Jointe à Lviv (ouest de l’Ukraine), Colleen Holt Thompson, 55 ans, Américaine du Kentucky et bénévole régulière en Ukraine depuis 2006 auprès d’orphelinats via un réseau de parents adoptifs américains, lance auprès de l’AFP un cri du cœur.
Mère adoptive de six Ukrainiens, elle est arrivée en urgence à Lviv le 3 mars pour aider à évacuer des orphelins et poursuivre sa procédure d’adoption d’une adolescente, Maure, lancée il y a trois ans.
Aucun gouvernement n’est préparé à de telles évacuations à grande échelle
Le "chaos" de l’évacuation de nombreux orphelins vers l’étranger l’a abasourdie.
Selon des chiffres officiels de fin mars, 3000 enfants placés ont été transférés à l’étranger, principalement en Pologne, Allemagne, Italie, Roumanie, Autriche, République tchèque.
"Aucun gouvernement n’est préparé à de telles évacuations à grande échelle", reconnaît Colleen Holt Thompson. "Mais mes inquiétudes se sont aggravées quand j’ai reçu des appels de personnes dans des administrations nous demandant si nous avions les noms et les âges d’enfants qui voyageaient vers Lviv en bus ou en train et dont ils n’avaient pas trace de l’identité, ni de leurs accompagnants…".
Elle affirme aussi avoir reçu des appels "perturbants" d’une personne lui demandant la liste d’enfants d’un orphelinat que son réseau tentait d’évacuer de Marioupol, notamment des enfants concernés par des adoptions aux Etats-Unis. "Cette personne disait qu’elle pouvait évacuer ces enfants en Grèce via un jet privé… C’est fou ! Il y a vraiment de graves inquiétudes quant au trafic d’enfants".
Elle s’alarme aussi du nombre d’enfants évacués "dans d’autres pays européens dans des familles qu’ils ne connaissent pas et qui n’ont pas été contrôlées".
Les enfants sont terrifiés, les plus grands essaient de rassurer les plus petits
"Je vous le dis, il y a des enfants qui ne reviendront jamais en Ukraine, d’autres qui seront perdus, et il y a actuellement des milliers d’enfants dans des hôtels, des campements, chez des particuliers, avec des gens dont on ne sait pas s’ils sont formés ou simplement de confiance", lâche-t-elle.

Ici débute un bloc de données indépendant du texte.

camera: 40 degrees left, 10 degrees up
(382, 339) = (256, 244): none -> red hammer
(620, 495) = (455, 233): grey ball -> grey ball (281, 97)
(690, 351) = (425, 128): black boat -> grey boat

Placée dans un orphelinat à l’âge de 4 ans, Maure (qui vient d’en avoir 18) a déjà vécu en 2014 lors de la guerre de Crimée une évacuation traumatique de son orphelinat à Donetsk alors qu’elle avait 10 ans. Au lendemain du déclenchement de l’invasion russe, elle a de nouveau été évacuée à travers la guerre jusqu’à Lviv dans un autre orphelinat – et son bunker lorsque les sirènes retentissent – mais n’a pas été autorisée à rester avec Mme Thompson. "Le directeur de l’établissement veut l’évacuer avec les autres enfants en Autriche…", s’émeut-elle.

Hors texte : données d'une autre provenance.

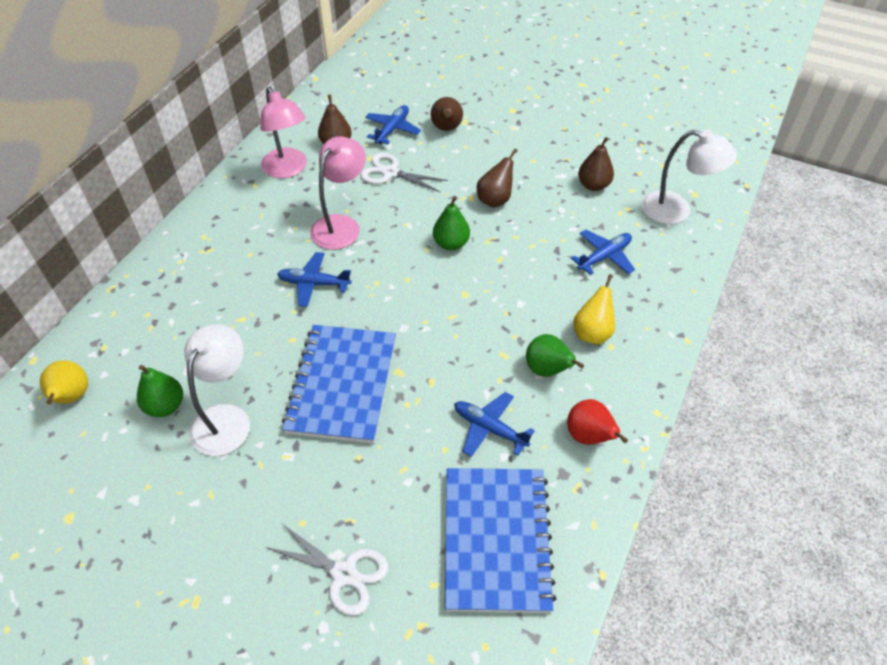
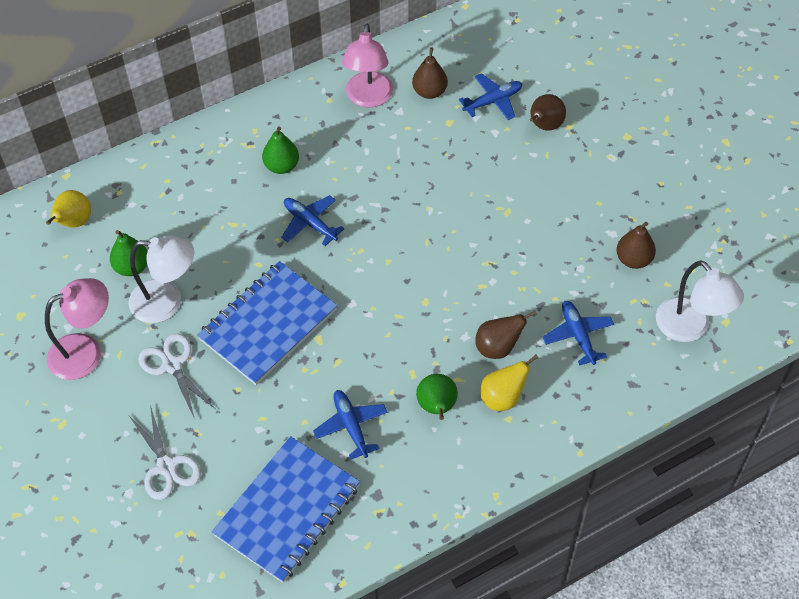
camera: 35 degrees right, 5 degrees up
(226, 418) = (167, 302): white lamp -> white lamp turned 45 degrees clockwise
(341, 225) = (372, 179): pink lamp -> pink lamp (86, 352)
(390, 173) = (455, 147): white scissors -> white scissors (172, 365)
(451, 244) = (451, 248): green pear -> green pear (281, 166)
(495, 200) = (527, 225): brown pear -> brown pear (498, 347)
(589, 436) = (422, 480): red pear -> none
(604, 256) = (577, 335): blue plane -> blue plane turned 105 degrees counterclockwise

Depuis le 12 mars, des règles ont été imposées par le gouvernement pour l’évacuation et le suivi de ces groupes d’enfants mais beaucoup reste à faire selon les ONG.
Selon l’UCRN, 2500 enfants ont urgemment besoin d’être évacués de zones de combats. "En fait, ces évacuations se déroulent lorsque les combats sont les plus intenses ; les enfants sont terrifiés, les plus grands essaient de rassurer les plus petits", témoigne Darya Kasyanova, directrice de programme à l’ONG SOS Villages d’enfants Ukraine.
"Les encadrants constatent un recul dans le développement de ces enfants, qui mangent peu et dorment mal".